The exhibit “Sacred Ground: Excavating Black History at Ithaca’s Freedom Church” has won a preservation award from Historic Ithaca for its public contribution to scholarship in local archaeology and community history, according to Historic Ithaca.
The exhibit, which opened June 19, highlights findings from a four-year archaeological excavation of Ithaca’s St. James A.M.E. Zion Church conducted by Cornell faculty, students and Ithaca school children from 2021–2024. The exhibit will remain on display until Dec. 31 at The History Center in Tompkins County, 110 N. Tioga St. in Ithaca.
Exhibit organizers will be recognized at Historic Ithaca’s annual awards ceremony at 5:30 p.m., Sept. 18, at Argos Warehouse.

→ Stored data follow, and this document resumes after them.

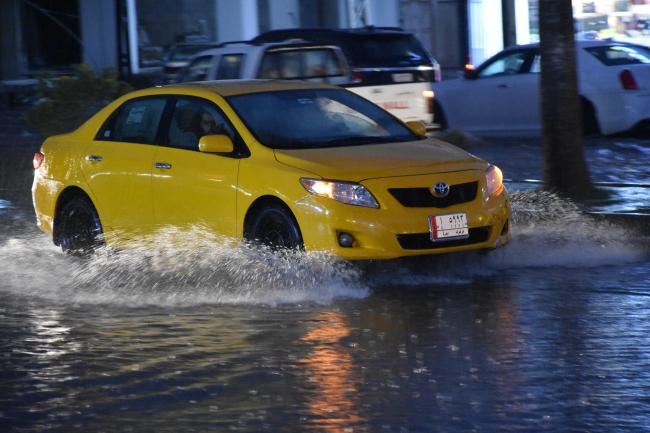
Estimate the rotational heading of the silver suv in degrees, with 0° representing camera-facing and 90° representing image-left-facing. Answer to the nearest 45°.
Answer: approximately 135°

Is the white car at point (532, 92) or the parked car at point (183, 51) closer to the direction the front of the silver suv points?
the parked car

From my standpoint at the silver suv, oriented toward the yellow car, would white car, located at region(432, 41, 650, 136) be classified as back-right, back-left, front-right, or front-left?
back-left

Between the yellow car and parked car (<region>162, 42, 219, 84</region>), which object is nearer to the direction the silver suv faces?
the parked car

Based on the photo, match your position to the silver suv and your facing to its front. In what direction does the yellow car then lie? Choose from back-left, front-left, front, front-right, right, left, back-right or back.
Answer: back-left

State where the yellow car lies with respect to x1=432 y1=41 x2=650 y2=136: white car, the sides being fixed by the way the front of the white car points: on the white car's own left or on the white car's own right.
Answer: on the white car's own left

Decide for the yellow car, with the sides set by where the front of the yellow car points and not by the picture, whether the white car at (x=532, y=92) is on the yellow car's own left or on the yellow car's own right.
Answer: on the yellow car's own left

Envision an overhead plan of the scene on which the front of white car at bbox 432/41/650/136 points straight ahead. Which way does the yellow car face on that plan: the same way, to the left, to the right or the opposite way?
the opposite way
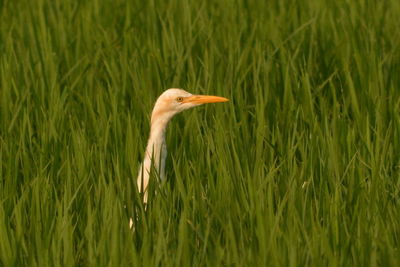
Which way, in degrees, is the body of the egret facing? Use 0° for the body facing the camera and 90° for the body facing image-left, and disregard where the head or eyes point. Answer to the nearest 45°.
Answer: approximately 270°
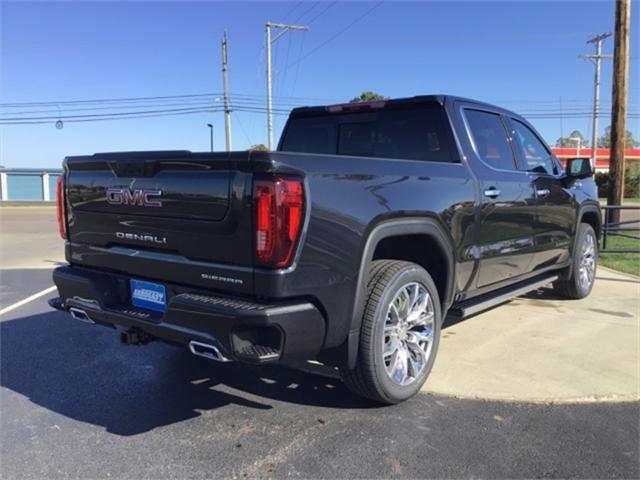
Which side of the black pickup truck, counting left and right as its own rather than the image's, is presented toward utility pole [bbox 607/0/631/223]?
front

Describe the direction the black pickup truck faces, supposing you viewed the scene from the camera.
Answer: facing away from the viewer and to the right of the viewer
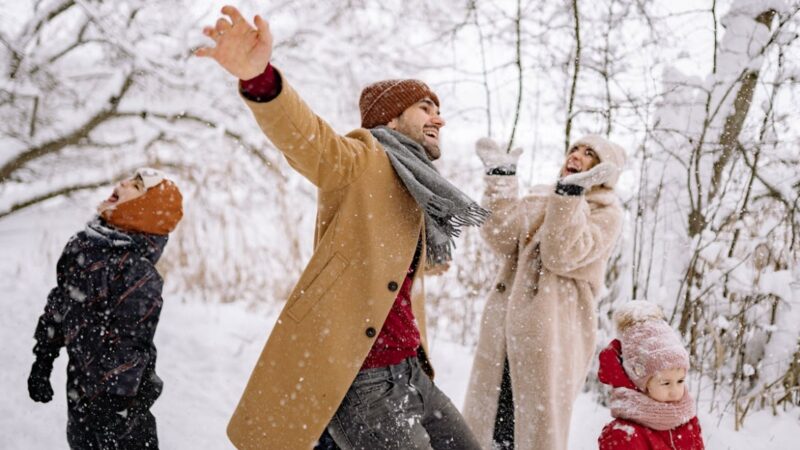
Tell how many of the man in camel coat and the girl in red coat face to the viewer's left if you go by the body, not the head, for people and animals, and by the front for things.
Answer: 0

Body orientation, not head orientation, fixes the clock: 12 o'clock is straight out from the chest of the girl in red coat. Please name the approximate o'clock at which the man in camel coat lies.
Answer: The man in camel coat is roughly at 3 o'clock from the girl in red coat.

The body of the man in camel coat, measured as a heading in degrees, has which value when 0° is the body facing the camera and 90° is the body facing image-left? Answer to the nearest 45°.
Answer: approximately 315°

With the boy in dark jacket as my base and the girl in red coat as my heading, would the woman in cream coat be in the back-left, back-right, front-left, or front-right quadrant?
front-left

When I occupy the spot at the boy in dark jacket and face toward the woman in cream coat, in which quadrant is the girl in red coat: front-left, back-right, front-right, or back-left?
front-right

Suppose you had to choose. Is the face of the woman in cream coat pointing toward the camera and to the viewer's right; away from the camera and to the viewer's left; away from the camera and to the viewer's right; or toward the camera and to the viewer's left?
toward the camera and to the viewer's left

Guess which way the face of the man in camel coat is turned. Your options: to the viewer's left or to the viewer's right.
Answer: to the viewer's right

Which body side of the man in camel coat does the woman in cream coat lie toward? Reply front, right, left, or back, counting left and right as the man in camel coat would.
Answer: left

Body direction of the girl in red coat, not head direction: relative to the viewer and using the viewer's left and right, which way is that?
facing the viewer and to the right of the viewer

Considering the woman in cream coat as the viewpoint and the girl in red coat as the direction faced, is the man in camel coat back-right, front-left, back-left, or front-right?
front-right

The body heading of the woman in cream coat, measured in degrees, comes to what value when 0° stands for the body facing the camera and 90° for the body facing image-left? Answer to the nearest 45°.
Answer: approximately 45°

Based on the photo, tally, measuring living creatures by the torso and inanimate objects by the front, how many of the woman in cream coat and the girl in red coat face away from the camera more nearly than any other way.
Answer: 0

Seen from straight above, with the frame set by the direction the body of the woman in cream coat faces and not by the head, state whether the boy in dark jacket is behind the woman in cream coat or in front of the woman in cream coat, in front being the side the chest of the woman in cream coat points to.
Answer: in front
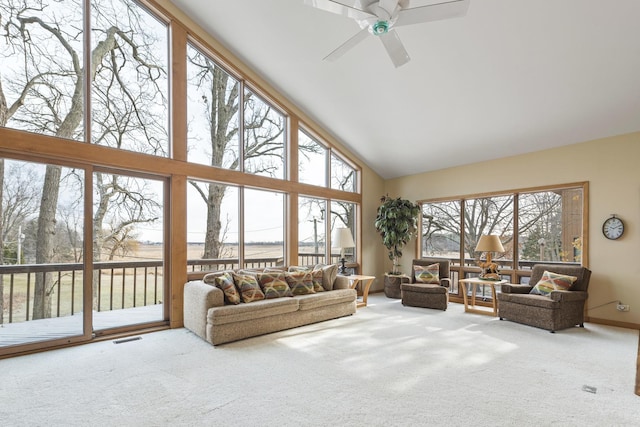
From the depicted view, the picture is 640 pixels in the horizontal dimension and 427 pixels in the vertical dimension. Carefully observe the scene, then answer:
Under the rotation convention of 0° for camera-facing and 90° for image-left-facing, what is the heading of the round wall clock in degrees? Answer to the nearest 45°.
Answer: approximately 0°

“To my mind, the excavations at St. James and the Sacred Ground exhibit are a way of bringing home to the Ithaca community all the history that lies beneath our feet,” said Adam T. Smith, Distinguished Professor of Arts and Sciences in Anthropology in the College of Arts & Sciences and co-curator of the exhibit, along with Cindy Kjellander-Cantu of the History Center and Arnav Tandon, masters student in archaeology. “Preservation is not only about restoration – it is also about exploration. The more we actively work to understand the past, the better we understand how we came to be who we are in the present. By exploring Ithaca’s past, Sacred Ground also sets out a vision for our future."

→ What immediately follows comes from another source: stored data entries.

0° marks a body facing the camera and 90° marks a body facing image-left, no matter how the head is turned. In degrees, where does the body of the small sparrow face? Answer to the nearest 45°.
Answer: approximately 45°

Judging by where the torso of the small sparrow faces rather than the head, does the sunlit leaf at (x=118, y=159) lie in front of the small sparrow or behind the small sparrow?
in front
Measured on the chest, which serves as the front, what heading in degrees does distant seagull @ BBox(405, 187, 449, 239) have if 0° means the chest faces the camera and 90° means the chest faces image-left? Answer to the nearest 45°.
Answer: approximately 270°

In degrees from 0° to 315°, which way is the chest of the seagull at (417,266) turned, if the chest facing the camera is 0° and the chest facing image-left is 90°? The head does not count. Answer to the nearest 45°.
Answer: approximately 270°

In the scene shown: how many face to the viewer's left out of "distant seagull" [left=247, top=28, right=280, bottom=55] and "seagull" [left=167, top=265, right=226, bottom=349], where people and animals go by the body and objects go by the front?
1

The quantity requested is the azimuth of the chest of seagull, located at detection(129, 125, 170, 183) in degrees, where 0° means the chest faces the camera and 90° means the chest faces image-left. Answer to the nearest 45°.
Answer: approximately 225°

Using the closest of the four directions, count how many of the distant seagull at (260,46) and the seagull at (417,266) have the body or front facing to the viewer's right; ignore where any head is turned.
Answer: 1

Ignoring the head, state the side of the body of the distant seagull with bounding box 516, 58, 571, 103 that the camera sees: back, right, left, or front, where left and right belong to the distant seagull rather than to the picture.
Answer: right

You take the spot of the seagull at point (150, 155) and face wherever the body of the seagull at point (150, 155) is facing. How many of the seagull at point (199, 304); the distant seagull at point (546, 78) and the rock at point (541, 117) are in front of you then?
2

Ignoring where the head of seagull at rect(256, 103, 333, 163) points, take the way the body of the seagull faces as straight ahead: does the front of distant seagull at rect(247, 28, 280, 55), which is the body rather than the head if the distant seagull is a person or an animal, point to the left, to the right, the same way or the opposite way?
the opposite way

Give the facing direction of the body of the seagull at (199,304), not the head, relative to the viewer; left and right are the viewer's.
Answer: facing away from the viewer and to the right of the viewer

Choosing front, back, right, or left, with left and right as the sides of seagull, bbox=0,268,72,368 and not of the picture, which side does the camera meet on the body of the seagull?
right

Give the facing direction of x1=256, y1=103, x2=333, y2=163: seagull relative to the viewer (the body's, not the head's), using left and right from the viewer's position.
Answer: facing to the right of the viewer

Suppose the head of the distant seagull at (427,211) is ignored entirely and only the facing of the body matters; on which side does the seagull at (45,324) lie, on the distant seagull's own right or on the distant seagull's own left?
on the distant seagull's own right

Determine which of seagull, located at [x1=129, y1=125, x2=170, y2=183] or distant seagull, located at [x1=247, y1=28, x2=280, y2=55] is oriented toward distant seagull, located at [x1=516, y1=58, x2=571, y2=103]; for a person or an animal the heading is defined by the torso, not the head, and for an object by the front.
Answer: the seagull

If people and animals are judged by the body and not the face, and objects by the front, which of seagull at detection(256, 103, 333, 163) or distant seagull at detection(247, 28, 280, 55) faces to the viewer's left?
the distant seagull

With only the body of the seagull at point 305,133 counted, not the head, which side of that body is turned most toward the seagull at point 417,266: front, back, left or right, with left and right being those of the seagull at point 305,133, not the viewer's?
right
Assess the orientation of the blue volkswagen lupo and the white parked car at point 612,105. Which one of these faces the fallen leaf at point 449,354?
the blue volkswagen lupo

Every year, Historic Ithaca presents awards for sensitive restoration and preservation projects within Tompkins County, said Christine O’Malley, Historic Ithaca’s preservation services director. Although most of the awards go to buildings, preservation efforts and creative projects of other types are often honored, O’Malley said. This year, in addition to the “Sacred Ground” exhibit, two books are being honored, as well as a barn rehabilitation, an addition to an historic building, two infill projects in historic districts and a full rehabilitation of an historic house.
“The Sacred Ground exhibition documents research that enhances our knowledge of this historic church and contributes to its preservation history,” O’Malley said.

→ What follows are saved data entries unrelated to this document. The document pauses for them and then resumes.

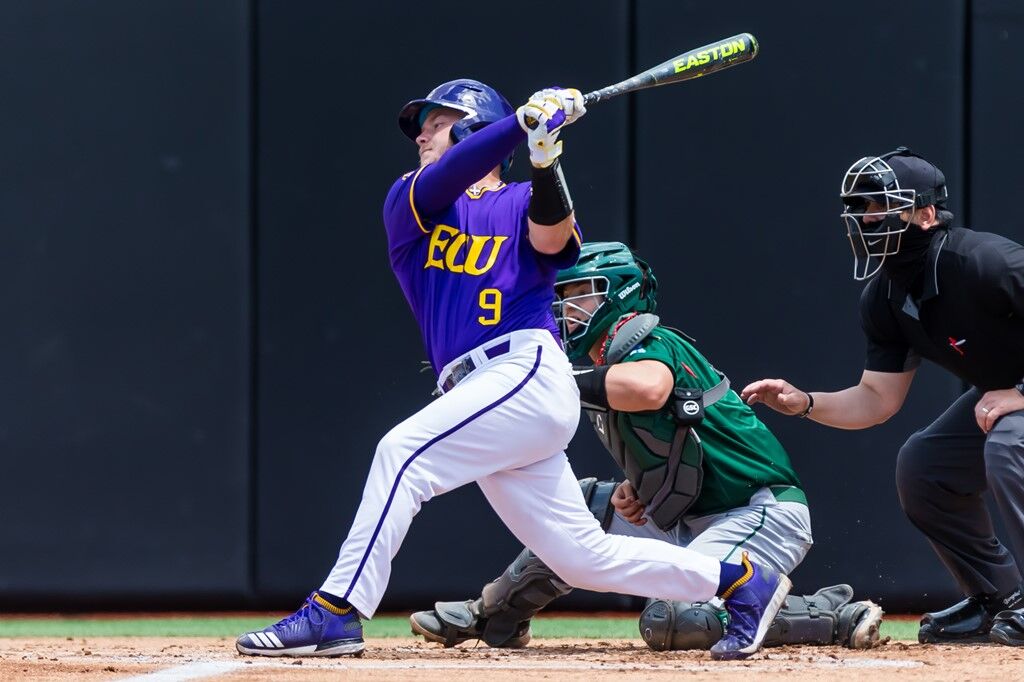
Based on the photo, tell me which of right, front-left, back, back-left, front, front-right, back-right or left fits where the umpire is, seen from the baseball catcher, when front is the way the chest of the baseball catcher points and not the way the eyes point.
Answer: back

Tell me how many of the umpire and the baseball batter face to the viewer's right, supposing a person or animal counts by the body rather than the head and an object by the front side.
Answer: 0

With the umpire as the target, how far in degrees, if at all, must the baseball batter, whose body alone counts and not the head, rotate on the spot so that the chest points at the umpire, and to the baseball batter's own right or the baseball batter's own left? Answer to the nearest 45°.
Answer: approximately 135° to the baseball batter's own left

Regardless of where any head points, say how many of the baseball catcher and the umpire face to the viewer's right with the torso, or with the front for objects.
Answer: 0

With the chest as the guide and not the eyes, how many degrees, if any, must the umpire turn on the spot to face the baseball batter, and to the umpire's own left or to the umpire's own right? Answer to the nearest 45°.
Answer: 0° — they already face them

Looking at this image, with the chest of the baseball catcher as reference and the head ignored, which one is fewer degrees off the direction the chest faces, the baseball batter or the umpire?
the baseball batter

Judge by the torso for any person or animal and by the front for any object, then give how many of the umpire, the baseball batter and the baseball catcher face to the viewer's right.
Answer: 0

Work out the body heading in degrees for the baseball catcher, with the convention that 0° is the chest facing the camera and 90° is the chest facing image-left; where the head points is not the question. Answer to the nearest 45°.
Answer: approximately 90°

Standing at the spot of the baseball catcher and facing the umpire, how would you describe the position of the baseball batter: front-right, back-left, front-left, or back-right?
back-right

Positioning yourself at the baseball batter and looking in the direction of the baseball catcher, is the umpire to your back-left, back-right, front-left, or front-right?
front-right

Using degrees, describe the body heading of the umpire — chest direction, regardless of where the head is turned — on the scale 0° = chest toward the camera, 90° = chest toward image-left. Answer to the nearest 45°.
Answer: approximately 45°

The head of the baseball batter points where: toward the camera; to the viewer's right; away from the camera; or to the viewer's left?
to the viewer's left

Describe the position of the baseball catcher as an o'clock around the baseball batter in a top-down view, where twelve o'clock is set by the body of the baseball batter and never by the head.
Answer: The baseball catcher is roughly at 6 o'clock from the baseball batter.

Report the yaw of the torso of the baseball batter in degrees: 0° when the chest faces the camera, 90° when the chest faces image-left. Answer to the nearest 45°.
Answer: approximately 45°

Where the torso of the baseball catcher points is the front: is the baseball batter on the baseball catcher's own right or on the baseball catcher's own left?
on the baseball catcher's own left
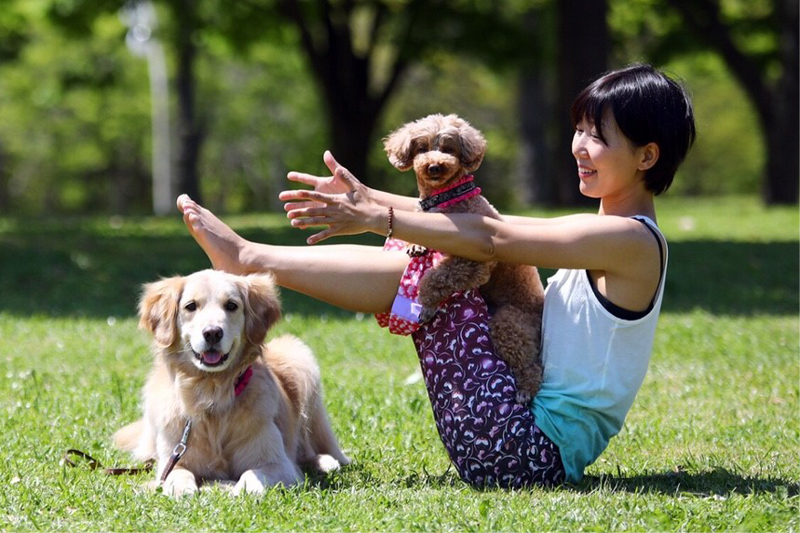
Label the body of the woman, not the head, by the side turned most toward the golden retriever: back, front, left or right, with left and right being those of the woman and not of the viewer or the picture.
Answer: front

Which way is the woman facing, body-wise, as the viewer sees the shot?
to the viewer's left

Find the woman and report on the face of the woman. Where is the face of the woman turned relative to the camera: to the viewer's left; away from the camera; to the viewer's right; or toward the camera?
to the viewer's left

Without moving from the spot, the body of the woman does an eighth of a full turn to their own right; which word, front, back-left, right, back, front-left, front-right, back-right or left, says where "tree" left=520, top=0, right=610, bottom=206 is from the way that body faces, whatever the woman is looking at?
front-right

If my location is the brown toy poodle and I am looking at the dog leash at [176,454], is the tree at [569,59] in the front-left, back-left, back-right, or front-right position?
back-right

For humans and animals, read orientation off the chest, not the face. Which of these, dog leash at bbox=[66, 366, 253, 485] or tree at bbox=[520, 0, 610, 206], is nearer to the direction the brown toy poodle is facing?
the dog leash

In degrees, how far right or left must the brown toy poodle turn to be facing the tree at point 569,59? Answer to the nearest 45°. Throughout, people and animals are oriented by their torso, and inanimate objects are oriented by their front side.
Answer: approximately 135° to its right

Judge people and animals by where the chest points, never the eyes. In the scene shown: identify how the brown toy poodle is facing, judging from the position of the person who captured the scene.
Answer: facing the viewer and to the left of the viewer

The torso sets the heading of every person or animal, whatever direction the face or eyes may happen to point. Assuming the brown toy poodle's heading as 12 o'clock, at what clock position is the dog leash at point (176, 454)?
The dog leash is roughly at 1 o'clock from the brown toy poodle.

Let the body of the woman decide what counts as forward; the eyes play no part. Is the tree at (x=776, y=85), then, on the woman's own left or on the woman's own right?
on the woman's own right

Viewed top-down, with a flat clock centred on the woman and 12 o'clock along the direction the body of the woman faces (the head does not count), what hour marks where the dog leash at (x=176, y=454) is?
The dog leash is roughly at 12 o'clock from the woman.

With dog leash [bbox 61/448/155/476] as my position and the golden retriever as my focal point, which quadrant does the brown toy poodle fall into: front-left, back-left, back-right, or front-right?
front-left
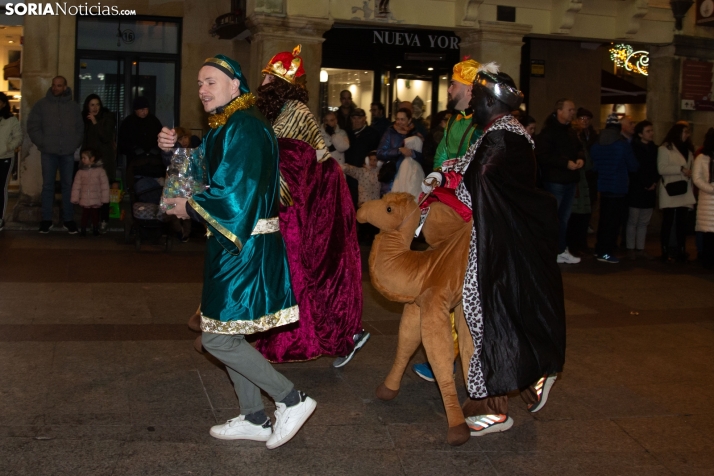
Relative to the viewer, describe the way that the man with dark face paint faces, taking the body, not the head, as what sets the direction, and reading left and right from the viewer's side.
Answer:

St. James A.M.E. Church is on the National Register of Historic Places. Founded in 1833, the church was Ithaca’s most important Underground Railroad station and hosted numerous dignitaries including Frederick Douglass, Harriet Tubman and W.E.B. Du Bois. It is the oldest A.M.E. Zion church in the world still in use and is believed to be the oldest religious structure in Ithaca.

The History Center exhibit includes many artifacts that help to tell the church’s story, including glass objects, textiles, coins and toys. A display of maps from the 19th and 20th centuries shows how the south side of Ithaca developed around the church while materials from Cornell’s Tree Ring Laboratory detail the construction history of the church itself.
“The exhibit at the History Center will invite people to connect in new ways with our historic town and amplify the underrepresented story of the St. James A.M.E. Zion Church and the Underground Railroad in our area of New York,” said Lori Khatchadourian, associate professor of Near Eastern studies and anthropology (A&S), who co-directed the excavations.
Smith said that he and the other organizers have been gratified by feedback from exhibit visitors. “A different sense of the past emerges when you don’t just read about it but see it right in front of you,” he said. “The objects recovered from St. James are for the most part quite small. But they can tell big stories.”